FPI / November 24, 2021
The secret prosecutor in the Watergate scandal used a bogus “road map” similar to the anti-Trump “dossier” to convince a grand jury to indict key Watergate figures and eventually bring down President Richard Nixon, a former Nixon aide says in a new book.
“They knew it was a lie, and they made it up,” said Geoff Shepard, author of "The Nixon Conspiracy: Watergate and the Plot to Remove the President".
Shepard writes in the book, which was released on Tuesday, that he has a special request of the DOJ: “an apology.”
The road map was never revealed to Nixon’s defense team and was sealed until 2019, when Shepard said he got it released. It is a central piece of the book, published by Bombardier Books, Washington Examiner columnist Paul Bedard noted on Nov. 22.
According to the description of the book on Amazon, Shepard exposes "corrupt collusion between prosecutors, judges, and congressional staff to void Nixon’s 1972 landslide re-election. Their success changed the course of American history."
Shepard, the youngest lawyer on Nixon’s staff, personally transcribed the Oval Office tape in which Nixon appeared to authorize getting the CIA to interfere with the ongoing FBI investigation, and even coined the phrase “the smoking gun” to describe the tape.
Shepard, who turned on Nixon after initially hearing the tape, said he changed his mind when he realized that Nixon was running through options in the Watergate scandal, not approving a hush payment.

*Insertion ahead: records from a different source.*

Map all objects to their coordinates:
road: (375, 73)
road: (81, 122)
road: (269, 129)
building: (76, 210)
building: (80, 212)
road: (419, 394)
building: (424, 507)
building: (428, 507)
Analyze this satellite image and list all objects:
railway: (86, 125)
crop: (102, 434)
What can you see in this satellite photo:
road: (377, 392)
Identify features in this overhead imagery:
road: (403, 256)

Getting the public to even consider the idea that Nixon might not have done what he was accused of will be his toughest task, Shepard admits. “Nobody cares. Every Republican you know has made their peace with the Nixon situation decades ago. It’s so obvious that it's undeniable. But the public doesn't want to hear it. The politicians don't want to hear it. The news media doesn’t want to print it.”
Shepard said he discovered that several members of the Watergate Special Prosecution Force, then headed by prosecutor Archibald Cox, improperly left the group with their documents. In some, they described how they worked with the anti-Nixon judge in the case, John Sirica, to bring down Nixon.
Shepard is asking the Department of Justice Office of Professional Responsibility to investigate his allegations and hopes it will lead to reversals of the convictions of key Nixon aides. He cited a similar case of prosecutorial misconduct that forced a court in 2009 to set aside the conviction of former Alaska Sen. Ted Stevens.
“The Watergate prosecutions occurred decades ago, but the prosecutorial wrongdoing was truly overwhelming — perhaps because there was no effective DOJ oversight of the Watergate Special Prosecution Force,” Shepard wrote in a letter to the DOJ.
“Once their hero Archibald Cox had been fired in the Saturday Night Massacre, they adopted a ‘scorched earth’ approach to investigate and prosecute anyone associated with the Nixon administration. The Department of Justice owes it to itself — as well as to the American public — to look into what resulted,” Shepard.
During his search into Watergate, Shepard has become the authority on the Watergate scandal and has posted all relevant documents online for others to research.